A Lei de Drogas (Lei 11.343) aprovada em 2006 - que endureceu penas para traficantes e as abrandou para usuários - é "um fator chave para o drástico aumento da população carcerária no Brasil", afirma o 27º relatório global da organização Human Rights Watch, divulgado nesta quinta-feira. 

O relatório faz uma análise da situação de direitos humanos ao longo de 2016 em mais de 90 países.
De acordo com o documento, em 2005, 9% dos presos no Brasil haviam sido detidos por crimes relacionados às drogas. Em 2014, eram 28%. Para a ONG, a falta de clareza da legislação acabou levando muitos usuários a serem condenados como traficantes.

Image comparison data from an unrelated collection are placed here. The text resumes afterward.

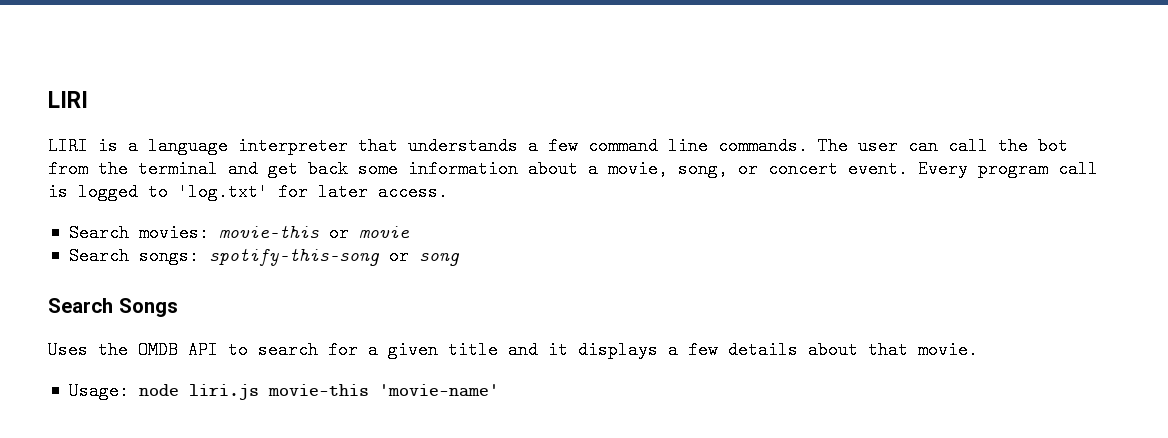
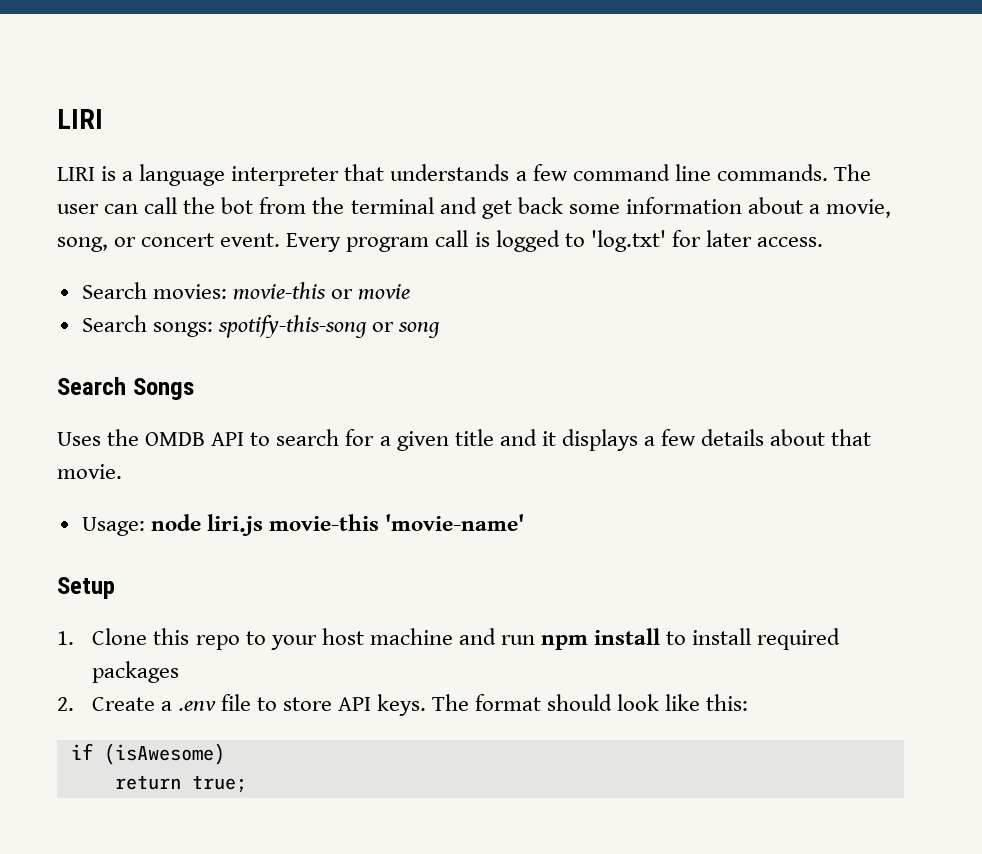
(499, 390) none -> [57,577,115,599] [57,628,841,650] [92,661,180,683] [57,694,749,716] [70,743,225,765] [114,775,247,793] // Setup // 1. Clone this repo to your host machine and run npm install to install required packages // 2. Create a .env file to store API keys. The format should look like this: // if (isAwesome) // return true;

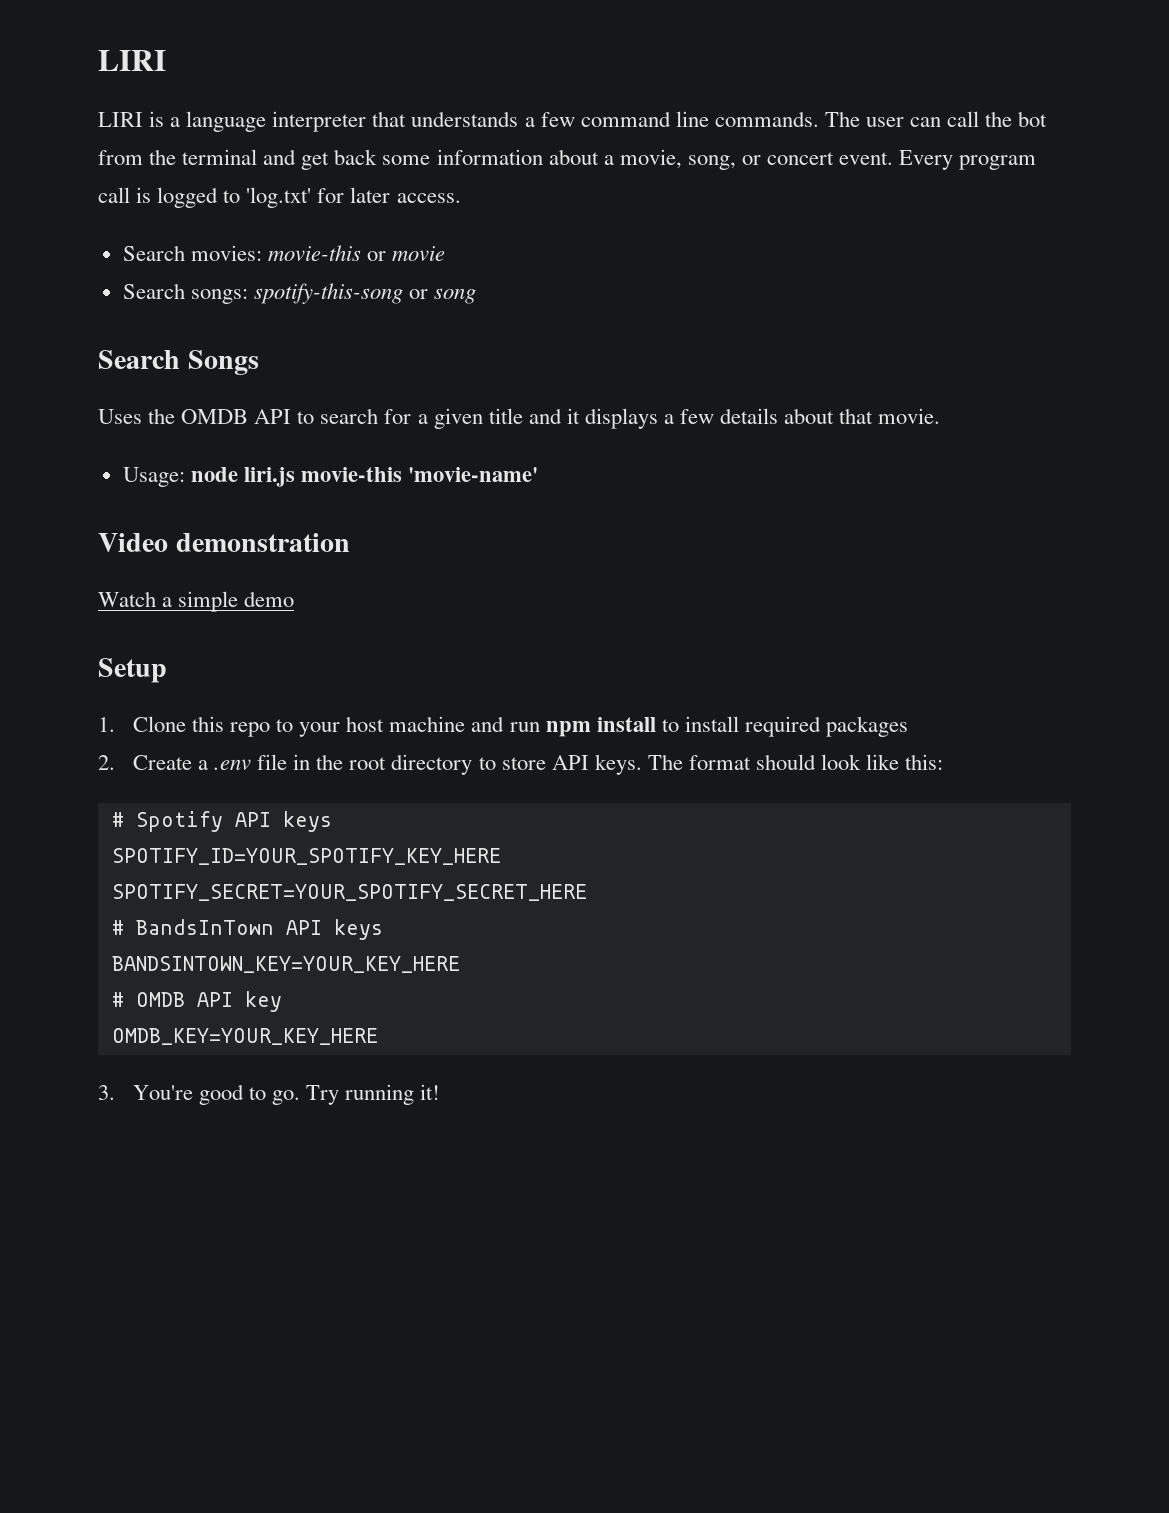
(525, 522) none -> [98,533,350,552] [98,591,295,612] // Video demonstration // Watch a simple demo
(251, 702) none -> [293,754,473,775] in the root directory
[70,743,225,765] [114,775,247,793] if (isAwesome) // return true; -> [111,811,332,832] [111,848,501,865] [111,884,587,901] [111,919,383,940] [111,956,460,973] [111,991,282,1012] [111,1028,378,1045] [98,1084,441,1105] # Spotify API keys // SPOTIFY_ID=YOUR_SPOTIFY_KEY_HERE // SPOTIFY_SECRET=YOUR_SPOTIFY_SECRET_HERE // # BandsInTown API keys // BANDSINTOWN_KEY=YOUR_KEY_HERE // # OMDB API key // OMDB_KEY=YOUR_KEY_HERE // 3. You're good to go. Try running it!

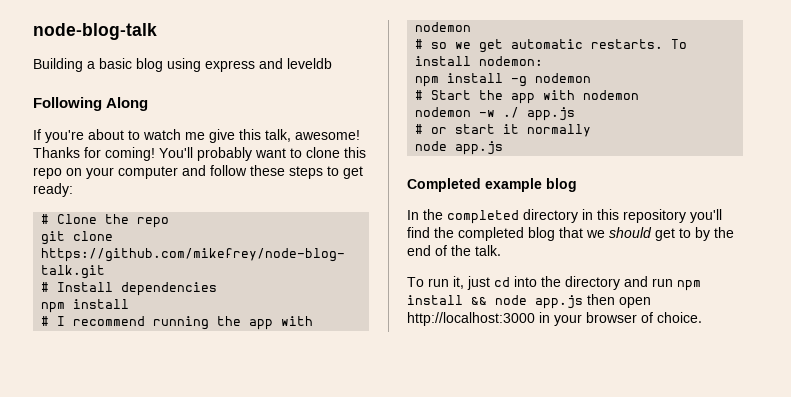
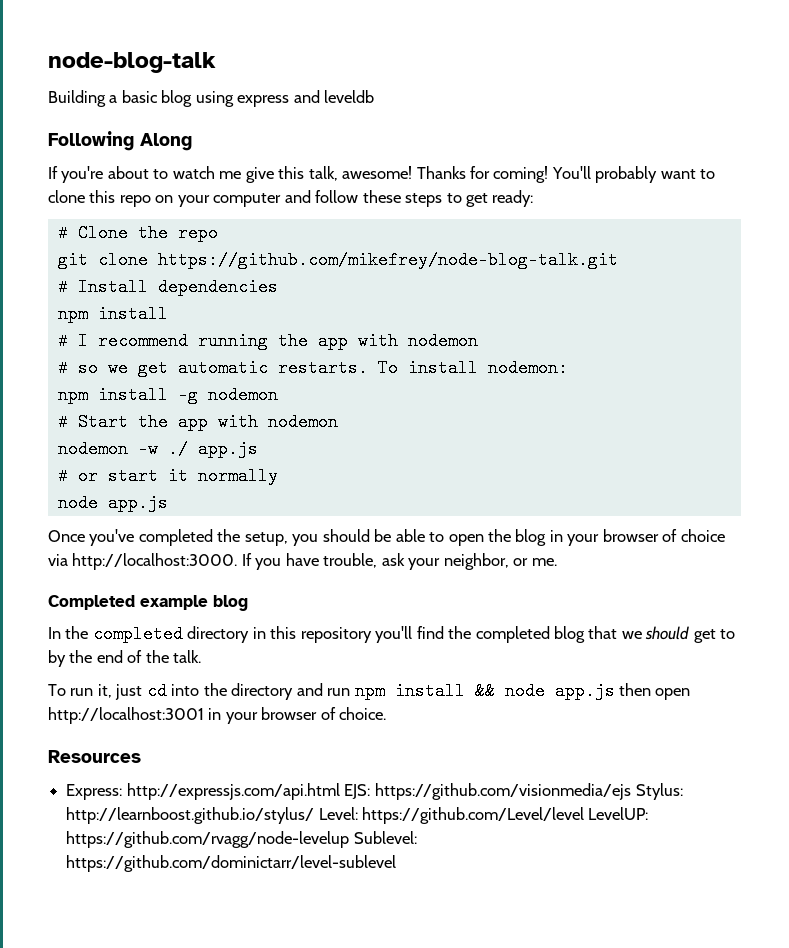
(504, 148) none -> [48,529,725,546] [48,553,557,570] // Once you've completed the setup, you should be able to open the blog in your browser of choice via http://localhost:3000. If you have trouble, ask your neighbor, or me.
[407,312,535,326] http://localhost:3000 -> [48,707,204,724] http://localhost:3001
(702, 317) none -> [48,750,141,763] [66,783,683,800] [66,807,649,824] [66,831,417,848] [66,855,397,872] // Resources // Express: http://expressjs.com/api.html EJS: https://github.com/visionmedia/ejs Stylus: http://learnboost.github.io/stylus/ Level: https://github.com/Level/level LevelUP: https://github.com/rvagg/node-levelup Sublevel: https://github.com/dominictarr/level-sublevel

"Embora a lei tenha substituído a pena de prisão para usuários de drogas por medidas alternativas, como o serviço comunitário - o que deveria ter reduzido a população carcerária -, sua linguagem vaga possibilita que usuários sejam condenados como traficantes", diz o texto.
Pela legislação, aprovada em agosto de 2006, para definir se o preso é usuário de drogas ou traficante, o juiz deve analisar quesitos como quantidade apreendida, histórico do detido, condições da ação, antecedentes, etc. Mas para críticos, essa orientação abriu espaço para que decisões fossem tomadas por fatores subjetivos.


Para a diretora no Brasil da HRW, Maria Laura Canineu, "a lei deixou uma subjetividade grande na determinação de quem é traficante ou usuário. Pela nossa experiência e nas visitas que fazemos aos presídios, percebemos que há um número grande de pessoas cumprindo penas por porte de quantidade pequena de drogas. Em um caso em Pernambuco, conhecemos um réu primário de 19 anos que cumpre pena de 4 anos de prisão por portar 15 gramas de maconha".